When you ask Jesus a question, you have to be prepared to get an answer you didn't expect.
Jesus told the story of the Good Samaritan to answer someone who asked, “Who is my neighbour?” Jesus had just told him to “Love your neighbour as yourself” and the man wanted a bit more clarification on whom, exactly, he should consider to be his neighbour.
The man was told that his neighbour is anyone who needs his help – and that really wasn’t what he was expecting to hear. Especially since the person in the story who needed help, was someone he would have considered his enemy.
So what does this mean for us today? Recently some noted Christians have pointed out that if Jesus was telling the story of the Good Samaritan today, he might have told it about the Good Muslim.

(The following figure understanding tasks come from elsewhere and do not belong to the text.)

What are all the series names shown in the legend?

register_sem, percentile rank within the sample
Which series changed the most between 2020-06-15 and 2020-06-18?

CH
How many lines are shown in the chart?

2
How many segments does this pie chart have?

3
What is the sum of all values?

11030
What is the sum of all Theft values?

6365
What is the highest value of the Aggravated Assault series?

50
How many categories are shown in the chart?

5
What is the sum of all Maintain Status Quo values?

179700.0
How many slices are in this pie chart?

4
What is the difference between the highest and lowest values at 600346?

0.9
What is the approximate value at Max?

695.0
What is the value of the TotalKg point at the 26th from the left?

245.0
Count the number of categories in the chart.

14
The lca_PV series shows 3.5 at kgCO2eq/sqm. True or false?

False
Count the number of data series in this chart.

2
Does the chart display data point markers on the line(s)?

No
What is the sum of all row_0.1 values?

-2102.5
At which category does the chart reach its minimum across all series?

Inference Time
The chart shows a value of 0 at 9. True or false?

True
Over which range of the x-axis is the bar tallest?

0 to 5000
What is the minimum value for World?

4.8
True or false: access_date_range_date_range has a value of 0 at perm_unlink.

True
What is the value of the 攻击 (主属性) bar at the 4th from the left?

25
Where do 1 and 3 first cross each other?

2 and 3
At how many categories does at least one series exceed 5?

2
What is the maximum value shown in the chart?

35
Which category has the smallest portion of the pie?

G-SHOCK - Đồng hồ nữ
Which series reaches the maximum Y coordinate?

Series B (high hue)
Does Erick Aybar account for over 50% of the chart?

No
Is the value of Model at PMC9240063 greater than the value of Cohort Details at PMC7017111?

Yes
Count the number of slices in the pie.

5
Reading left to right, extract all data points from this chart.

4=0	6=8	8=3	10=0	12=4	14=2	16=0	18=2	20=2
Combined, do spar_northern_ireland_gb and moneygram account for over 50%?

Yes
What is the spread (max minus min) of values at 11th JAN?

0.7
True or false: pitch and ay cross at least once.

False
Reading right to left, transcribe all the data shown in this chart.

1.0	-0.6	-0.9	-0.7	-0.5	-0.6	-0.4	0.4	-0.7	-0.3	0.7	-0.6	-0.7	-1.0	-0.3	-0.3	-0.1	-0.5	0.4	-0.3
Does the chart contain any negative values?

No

You might have heard various voices in the media speaking out as the refugee crisis unfolds, saying that we don’t have any obligation to help those who aren’t from our country. That we should help our own first of all. That we must close ranks, and look to our own interests.
But this isn’t what Jesus taught. He taught us to look after others before we look after ourselves – to sacrifice ourselves in order to care for them.
It’s uncomfortable. Jesus knew what he said would be hard for his listeners to hear, but he didn’t leave any room for ambiguous interpretations of his words. He told us that in order to inherit eternal life, we have to love the people we find hard to love.
We have to love them in ways that will be difficult for us, in ways that will involve us giving up our comforts, and making financial and other sacrifices.
At CSW we work for religious freedom for all. That means that everyone is entitled to choose and change their religion – to hold any belief, or none at all. To worship freely, in public and in private. This doesn’t just apply to Christians, and it doesn’t just apply to people who look like us, and those we find it easy to want to help.
So the inescapable conclusion is that the refugees whose misery fills our screens, regardless of their religion or ethnicity, are our neighbours – ie, the people we need to love in the way that we love ourselves.